What's in a Name? Carlisle Springs

There is no mystery about the name Carlisle Springs, and no research is required to learn its origin. What other name would anyone give to a sulphur spring of medicinal properties located only five miles from the county seat of Cumberland County? What is of special interest, however, is that Carlisle Springs was one of many springs, baths, and spas that flourished as popular resorts for health and recreation in the United States in the second third of the nineteenth century.

In the decades before the American Revolution such watering places attracted a number of the leisured well-to-do. As early as the 1740s physicians inquired into the properties of the sulphur springs of Virginia; in the 1760s some doctors sent their patients to Harrowgate or Bristol, near Philadelphia, to drink the waters, bathe, and rest; while Newport in Rhode Island drew a cosmopolitan company fleeing the heat and fevers of Philadelphia, the Tidewater, and Charleston. At the beginning of the nineteenth century Baltimoreans came in numbers to York Springs (in Adams County), whose chalybeate waters had been discovered a few years before.

In 1831 Dr. John Bell, a prominent Philadelphia physician, published a book on the efficacy of thermal waters; and in a survey some twenty years later he described American and Canadian springs. A number of these were in Pennsylvania-Bedford Springs, Cambridge Springs, Ephrata Mountain Springs, among others-· and two were in Cumberland County-Doubling Gap and Carlisle Springs. The latter was the better known.
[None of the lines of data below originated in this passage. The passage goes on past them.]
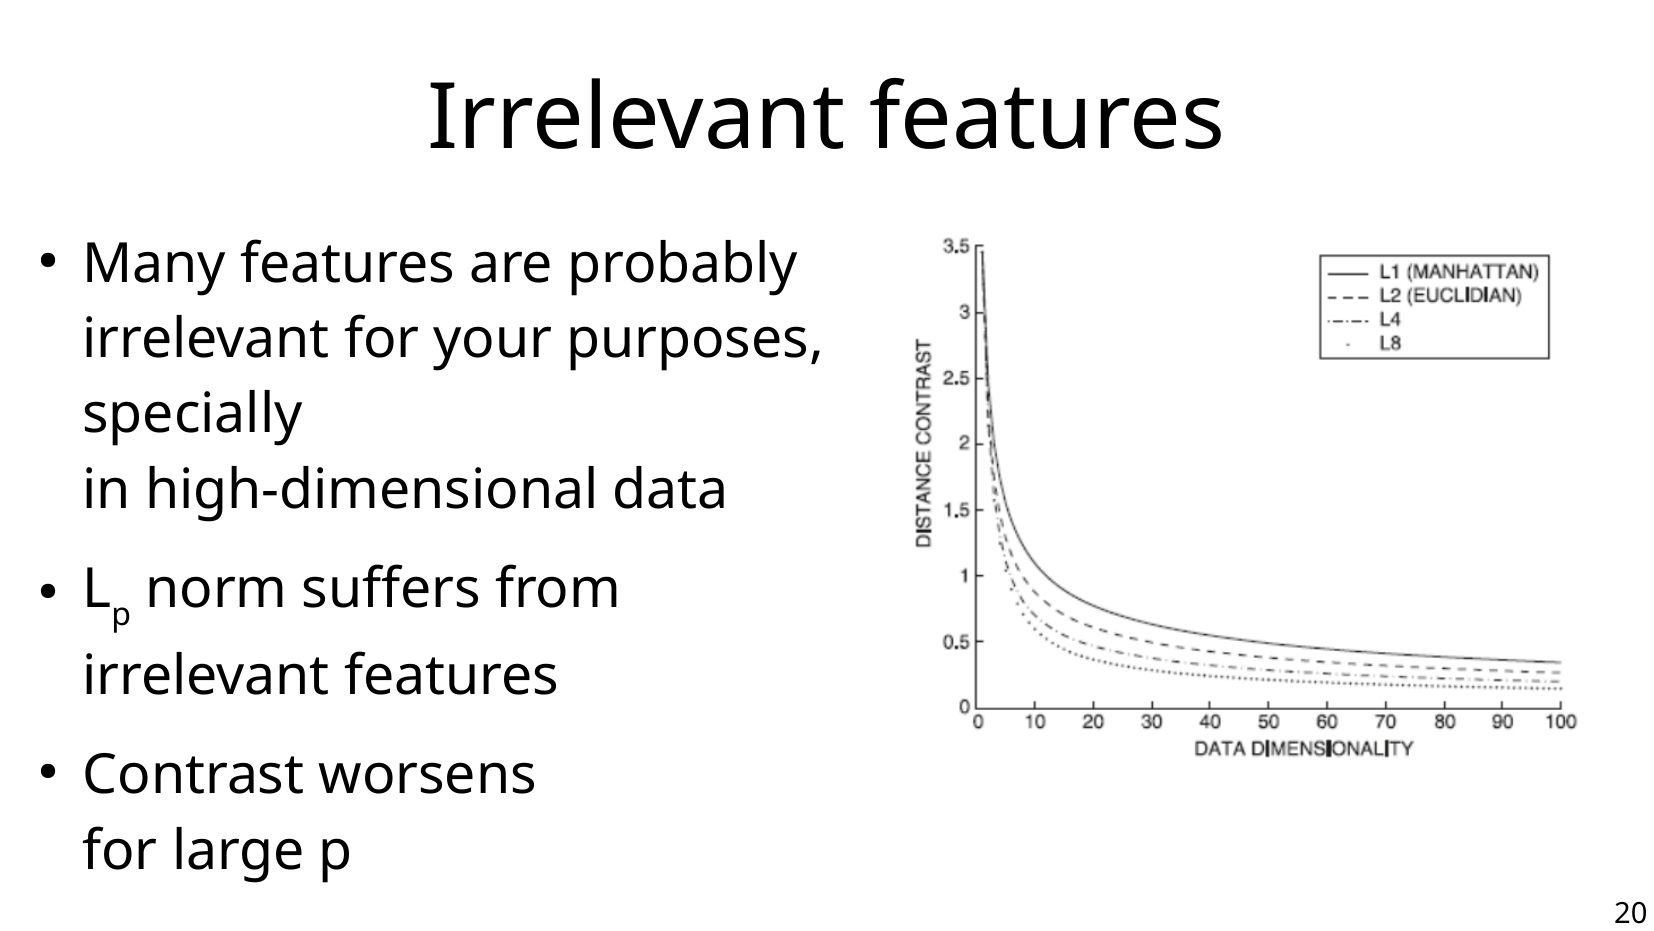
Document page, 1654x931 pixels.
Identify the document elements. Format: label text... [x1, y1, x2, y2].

title Irrelevant features [82, 1, 1571, 226]
list Many features are probably irrelevant for your purposes, specially in high-dimensional data Lp norm suffers from irrelevant features Contrast worsens for large p [23, 223, 841, 901]
picture [885, 209, 1625, 761]
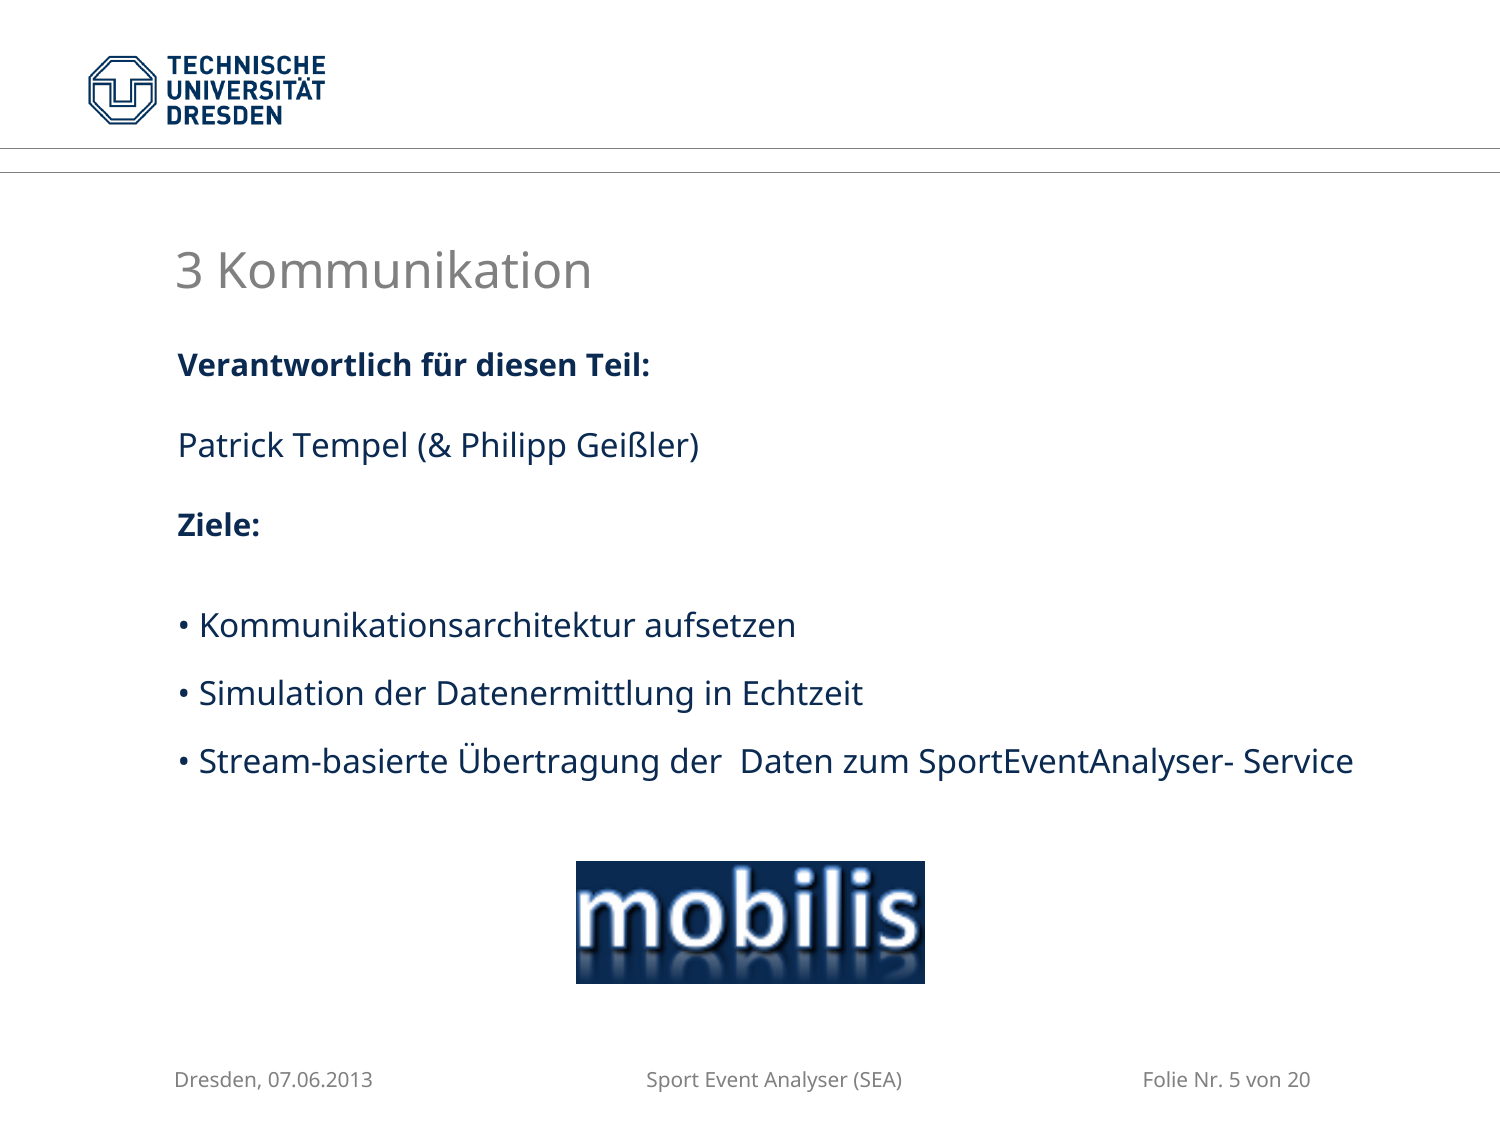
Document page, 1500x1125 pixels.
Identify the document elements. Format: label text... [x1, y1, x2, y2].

list Verantwortlich für diesen Teil: Patrick Tempel (& Philipp Geißler) Ziele: Kommunikationsarchitektur aufsetzen Simulation der Datenermittlung in Echtzeit Stream-basierte Übertragung der Daten zum SportEventAnalyser- Service [162, 338, 1373, 941]
title 3 Kommunikation [160, 231, 1392, 307]
picture [88, 54, 325, 125]
picture [576, 861, 925, 984]
text_box Dresden, 07.06.2013 [159, 1048, 510, 1109]
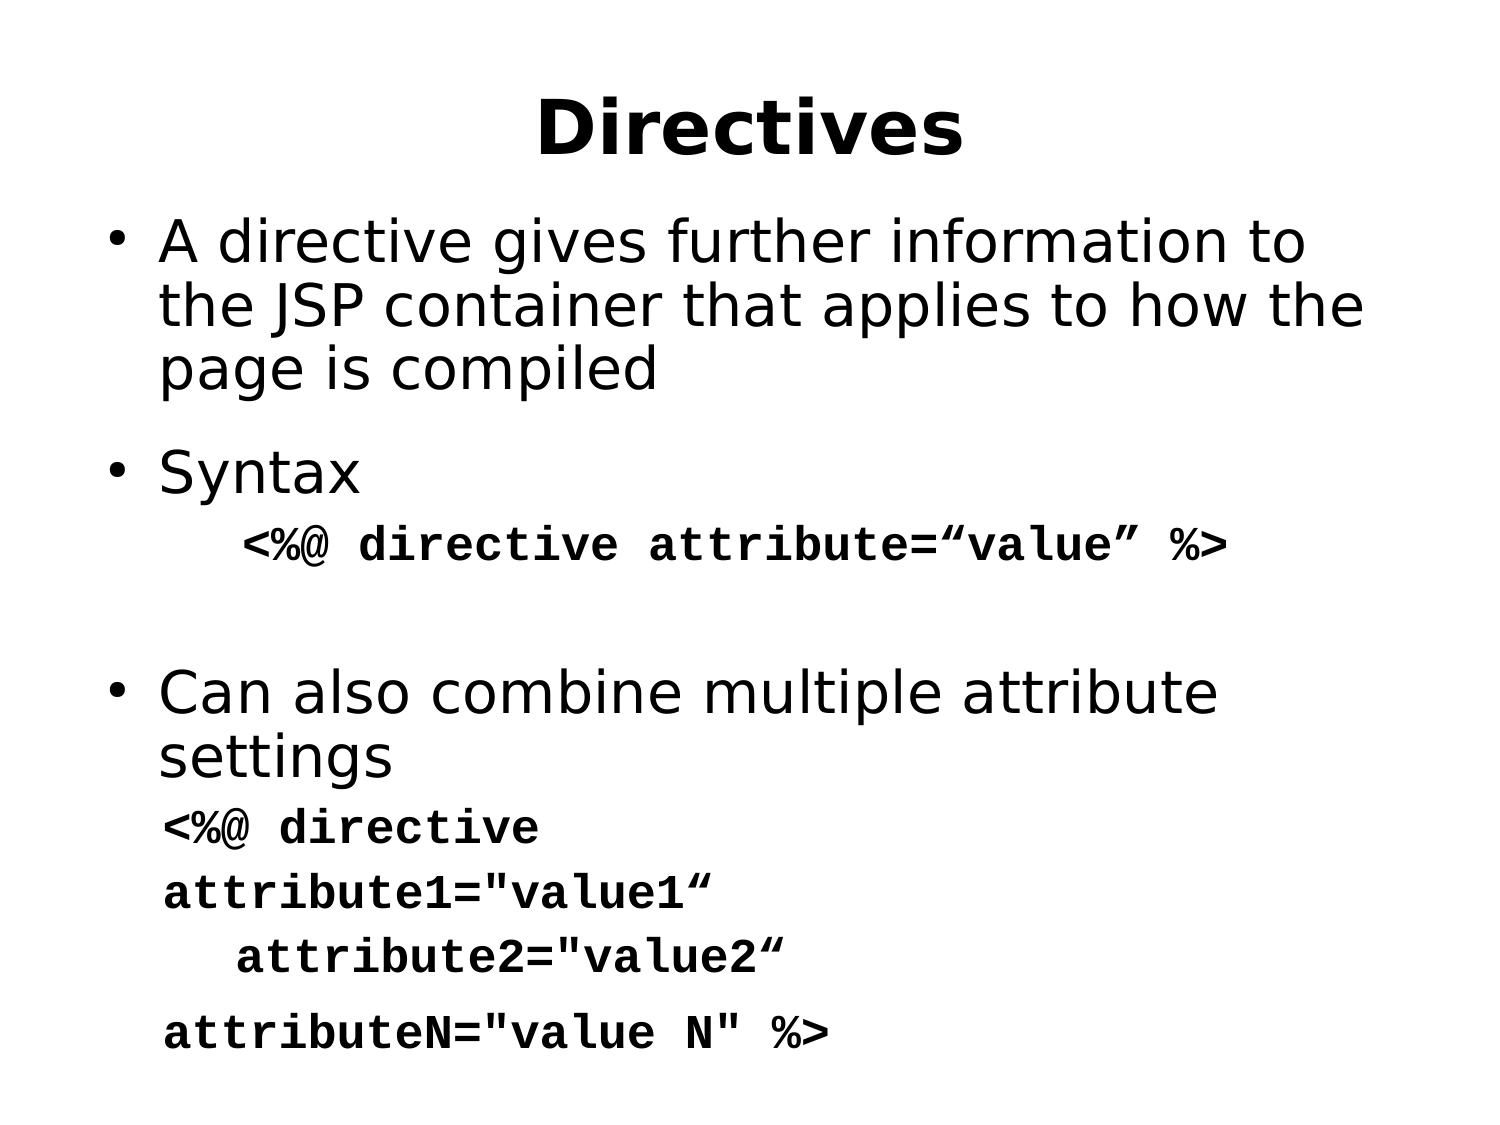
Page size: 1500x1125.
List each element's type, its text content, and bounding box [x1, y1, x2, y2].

As early as 1792 William Ramsey acquired the land on which the springs rise, one mildly sulphureous, the other iron; and in 1830, responding to the growing medical acceptance and social appeal of spas, Ramsey erected a two-story frame building as a boarding house for visitors. He also installed a stone basin into which the sulphur spring water flowed. As the fame of Carlisle Springs spread, its waters came into demand elsewhere, and Ramsey bottled them for shipment and sale. Operation of the hotel appears to have been leased to a neighbor Jacob Weibley and Henry Hockett. Upon Ramsey's death in 1832, 21 acres were sold to another landowner in Carlisle Springs, David Cornman, for $1530. In 1841 he paid a tax of $150 on the spring house.

In 1852 Anson P. Norton and Morris Owen of New York purchased the 21 acres and another piece from Cornman for $4000, and in 1853-54 the partners built a new hotel. Larger and more luxurious than the original structure, with four stories and a cupola "surrounded by porticos and balconies," it had accommodations for 200 boarders. These guests were assured a "full view of the Picturesque Scenery of the Blue Mountains, half a mile distant," and, as advertising handbills promised, in addition to drinking and bathing in the waters, they might stroll over the extensive lawns, walk through the neighboring woods, and dance to music at night. For the men the hotel provided a bowling alley, and there was fishing nearby. Horses and carriages were available for jaunts into the countryside, the limestone cave in the bank of the Condoguinet being particularly recommended.